Why should a healthier diet fight depression? There are multiple reasons:

  1. It’s anti-inflammatory. We recently did a podcast on the benefits of an anti-inflammatory diet with Dr. David Seaman, author of The DeFlame Diet. It’s often overlooked that the brain is part of the body, and when you suffer from systemic inflammation, your brain metabolism might be impaired, resulting in altered mood. We see this clearly in rheumatoid arthritis, colitis, and lupus. Merely losing extra body fat attenuates inflammation. The dietary components that are most pro-inflammatory are sugar, refined carbohydrates, and vegetable oils. They permeate the junk foods that make up the SAD diet. By contrast, the Omega 3 oils, plant polyphenols, and herbs that are mainstays of the Mediterranean diet are anti-inflammatory.
  2. It gets you off the blood sugar roller coaster. When you’re “hangry,” it’s not the time to reach for a Snickers bar for a quick fix. Your blood sugar will soar transiently, only to plummet minutes later, perpetuating a vicious cycle of craving and binging. A high percentage of patients with depression are not just hypoglycemic, they’re insulin-resistant. “Type 3 diabetes”—insulin resistance in the brain—has been identified as a cause of mood disturbance and cognitive impairment when the brain’s energy production is compromised.
  3. It’s rich in vitamins and minerals. Plant foods provide magnesium, and animal protein is rich in iron, B vitamins, and the amino acids.

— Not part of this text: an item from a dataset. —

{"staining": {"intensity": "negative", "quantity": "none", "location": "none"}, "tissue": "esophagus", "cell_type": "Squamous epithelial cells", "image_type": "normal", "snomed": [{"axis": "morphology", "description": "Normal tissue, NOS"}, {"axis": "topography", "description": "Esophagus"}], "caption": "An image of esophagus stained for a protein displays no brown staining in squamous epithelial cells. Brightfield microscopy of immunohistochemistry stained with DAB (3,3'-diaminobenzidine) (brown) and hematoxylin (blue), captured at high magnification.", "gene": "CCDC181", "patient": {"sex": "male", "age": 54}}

  4. It’s a source of Omega 3s. Nuts and fish provide Omega 3 fatty acids like linolenic acid, EPA, and DHA which are natural anti-depressants
  5. It offers sufficient protein. In several recent studies, it was found that a vegetarian diet was associated with higher risk for depression. Part of the problem may be the lack of readily utilizable protein due to a dearth of animal products. Amino acids are essential building blocks for feel-good neurotransmitters.

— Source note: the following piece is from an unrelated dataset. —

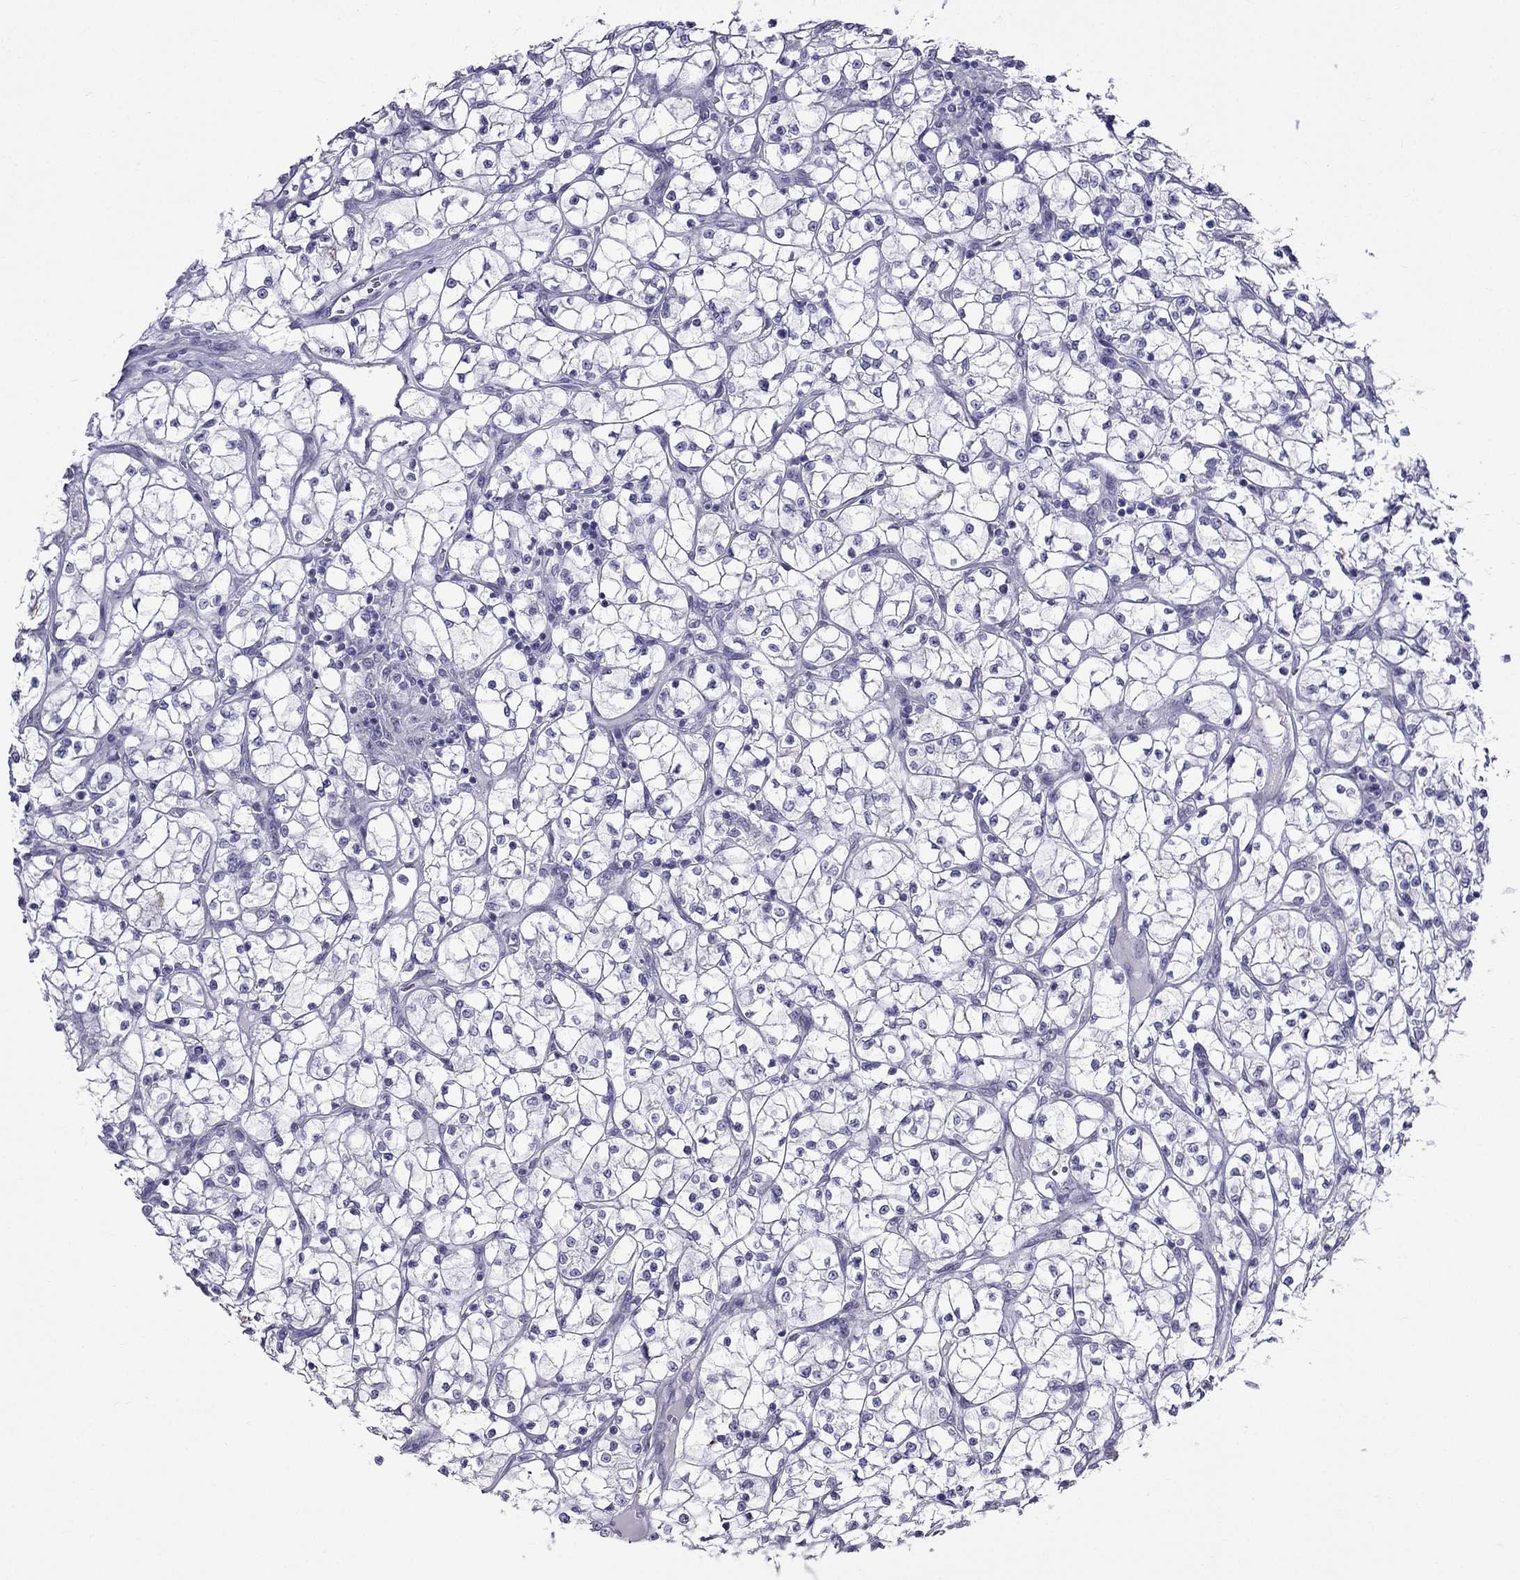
{"staining": {"intensity": "negative", "quantity": "none", "location": "none"}, "tissue": "renal cancer", "cell_type": "Tumor cells", "image_type": "cancer", "snomed": [{"axis": "morphology", "description": "Adenocarcinoma, NOS"}, {"axis": "topography", "description": "Kidney"}], "caption": "The micrograph demonstrates no staining of tumor cells in renal cancer.", "gene": "MGP", "patient": {"sex": "female", "age": 64}}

  6. There may be microbiome effects. We are increasingly aware that a brain-gut connection exists. Studies suggest that probiotics may alleviate anxiety and depression. Adequate prebiotic dietary fiber is necessary to cultivate healthy intestinal flora. The SAD diet is almost bereft of soluble fiber, and is laden with artificial sweeteners, preservatives and emulsifiers which damage the microbiome.

From the foregoing, it should be obvious that nutrition is an essential adjunct to treatment of depression. Not that it’s a panacea; in an integrative workup, we assess many factors, not just nutritional status. A patient’s depression might be the result of hypothyroidism, adrenal stress, menopause, or andropause. Hormone replacement can be critical. Alternatively, conditions like Lyme disease, viral infections, chronic sinusitis, sleep disorders, heavy metal toxicity, or allergies might be contributory. 

But the SMILES trial is a clarion call for educating health professionals about the benefits of basic nutritional therapy for mood disorders. I get many referrals from psychologists and therapists who feel their patients need an added dimension of care in addition to talk therapy or medication. I strongly believe that it’s high time that every patient suffering from depression undergo a trial of diet change, if not a full program of targeted nutritional supplementation.